The road out of Doe held up well under the rain. Puddles formed wherever old wheels cut especially deep into the ground.
“Are you sure I won’t get the wagon stuck in the mud?” Finn asked.
“Keep your wheels out of the flooded ruts and on the high parts,” Maeve said. “You’ll be fine.”
“What about these larger puddles down the middle?” he asked.
“Those are flooded hoofprints. Not quite as dangerous, but bad for your passenger’s beauty sleep.”
“Must be from Lorcan’s horse,” Donal said. “Unless one of these other two sets along the edges are his.”
“The rain makes it difficult to tell without stopping—and I’m not stopping,” Maeve said. “Judging the lack of water that’s collected, they were either left within the past two hours, or they’re much older and worn thin. I don’t know anyone but us that had a reason to be out in this weather before dawn, so I’m guessing they’re older.”
They turned left towards Creeslough. The puddles created by Lorcan’s horse, however, led straight ahead until the road disappeared from sight to the north. The only hoofprints that accompanied them clung to the right shoulder, heading to town. Maeve led the group south toward the bridge after forty yards along the main road.
There were no marks on this new path, only soft mud from thicket to thicket. Finn’s posture was tense. His eyes never strayed far from Maeve, as if she was the one willing his wagon forward and the wagon would sink into the muck if his eyes broke connection with her.
The bridge over the Dunfally River appeared before them with little warning. The tree cover broke open above them as they rounded a bend. Wagon wheels bumped on the stone as they left the mud behind. Niall let out a soft grunt when the back of the wagon landed.
To Donal’s left, the Dunfally ran into Sheephaven Bay. Droplets on his sleeves and mantle were the only evidence that they rode through mist and not fog. Patches of blue sky provided hope that the worst of the rain was finally over.
Maeve veered left as they cleared the bridge.
“This feels off,” Donal said. “We’re going toward the sea.”
“Not for long,” Maeve said. “We’re following the flattest path over this part of the Derryveagh Mountains. It rounds back east on the other side. We’ll have a wider vantage and less company on the road. The best part: if the maps at Doe are accurate, there are no portal tombs, passage graves or circles near the road. It will be miles before we risk intervention from Breaslin, Crom Dubh, or anyone else looking to ruin my day.”
“It’s not so bad, though,” Finn said. “At least the road on this side of the bridge is a bit more solid. I think Siobhan might have overstated the roughness of it.”
“Do you, now?” a female voice called from the tent behind him.

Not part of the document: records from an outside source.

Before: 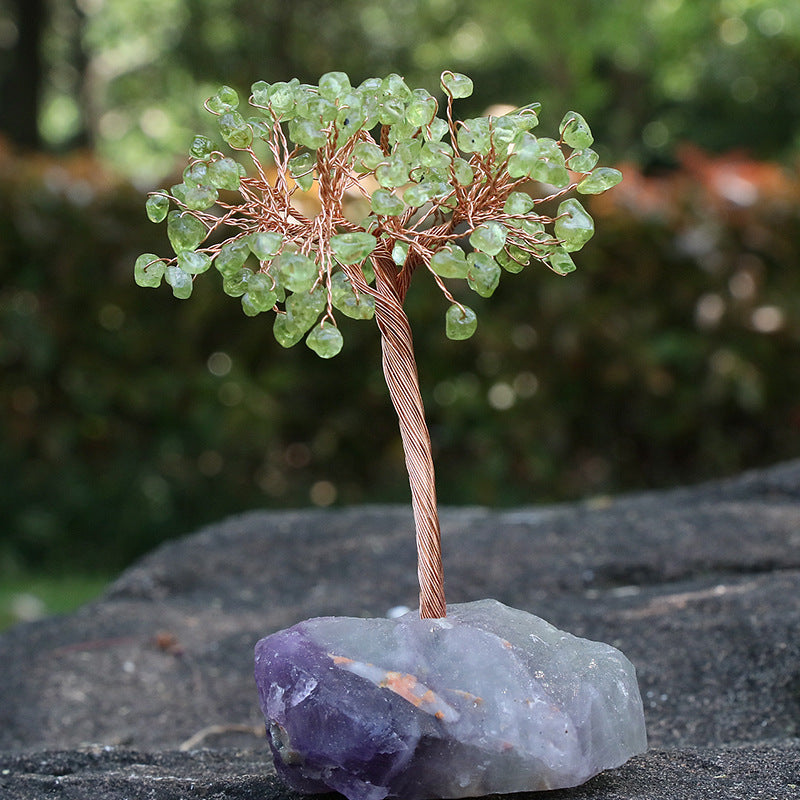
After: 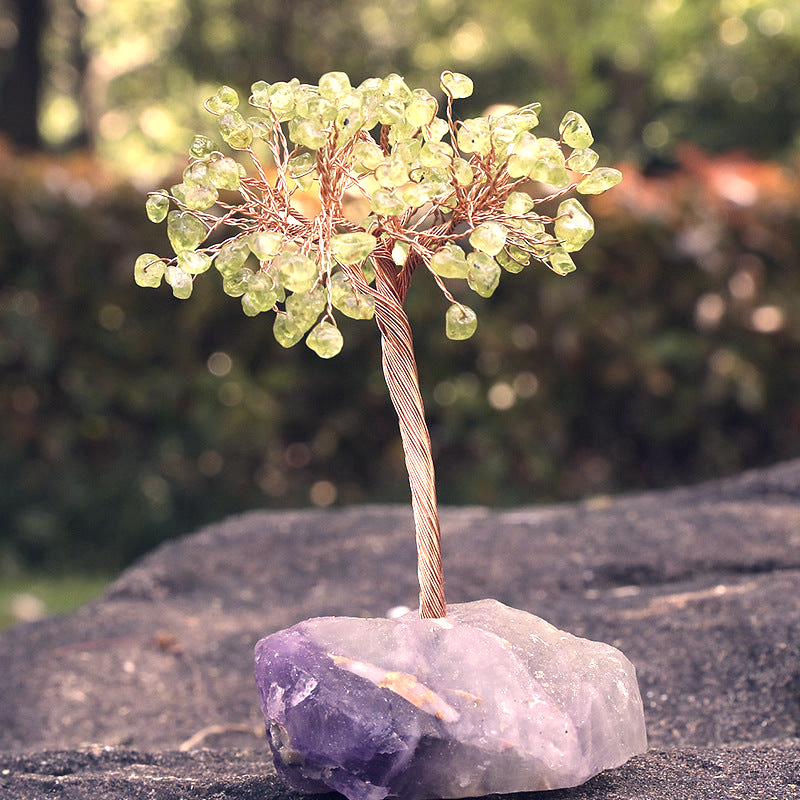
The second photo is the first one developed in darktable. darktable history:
white balance: red 1.009, blue 1.027
color correction: highlights a* 19.59, highlights b* 27.49, shadows a* 3.46, shadows b* -17.28, saturation 0.73
exposure: black level correction 0, exposure 0.9 EV, compensate highlight preservation false
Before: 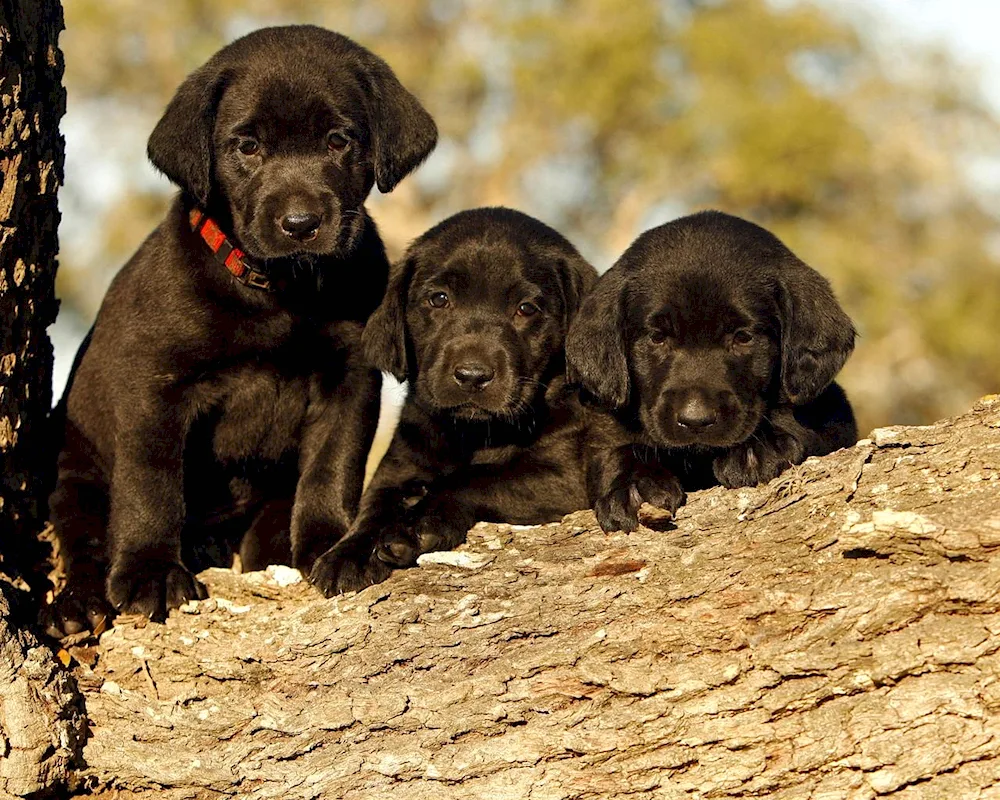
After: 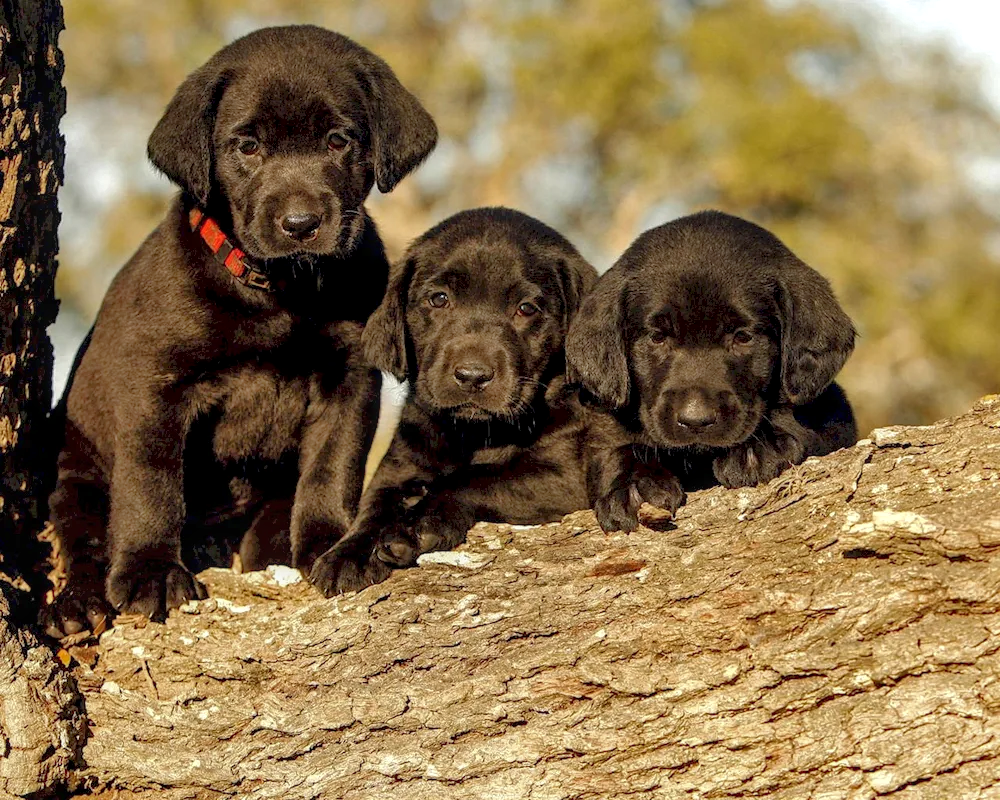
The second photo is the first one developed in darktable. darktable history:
shadows and highlights: highlights color adjustment 0.407%
local contrast: on, module defaults
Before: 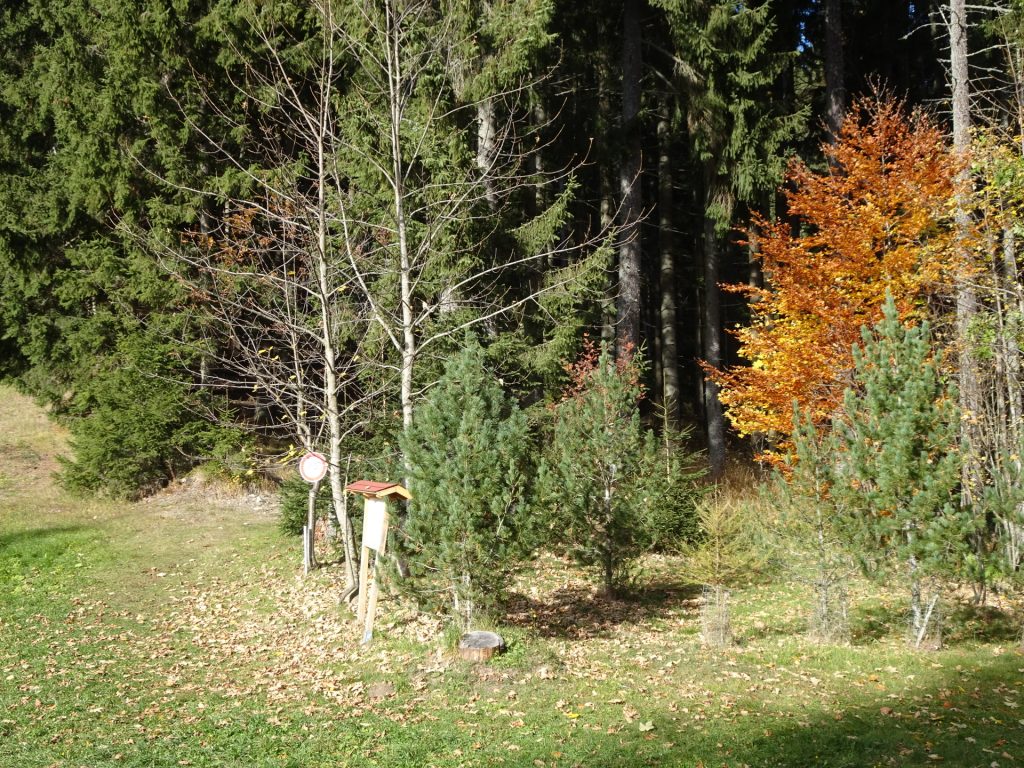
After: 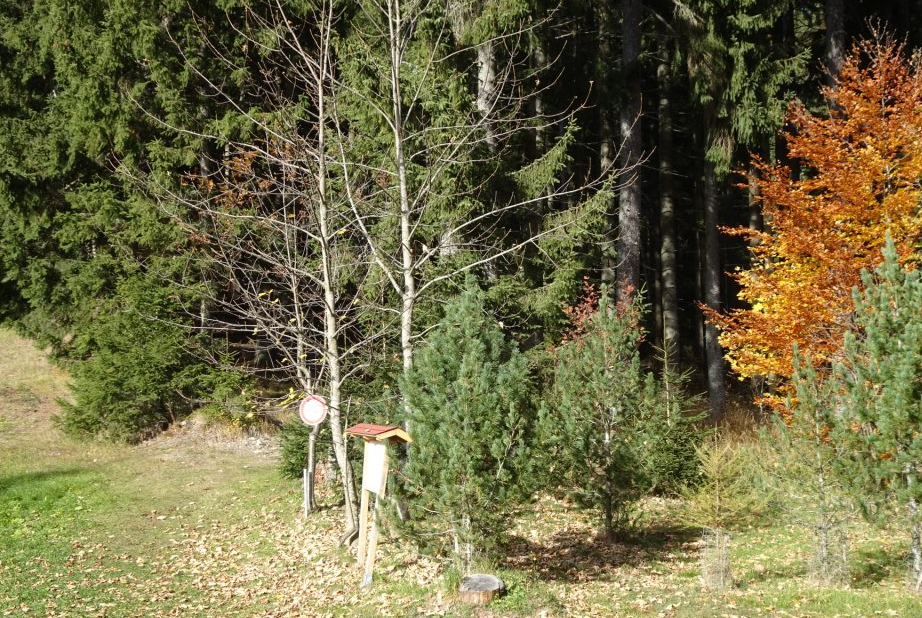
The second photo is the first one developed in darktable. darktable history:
crop: top 7.541%, right 9.884%, bottom 11.935%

“I’m merely going by the looks of it so far.”
“You’ve been on it for five minutes,” Siobhan said. “You can tell me I’m wrong after we’ve traveled it for a full day.”
“That long?” Donal asked.
“It’s for the best,” Maeve said. “As your brother said last night, we need to get there quickly and unscathed, if possible.”
“Oi, Finn,” Donal said. “Remember up north when you were talking about every trip having at least one mind-numbing stretch?”
“What of it?”
“What do you do when that stretch covers the entire trip?”
“Try your best not to complain about it,” Finn said. “Lest you make it even longer.”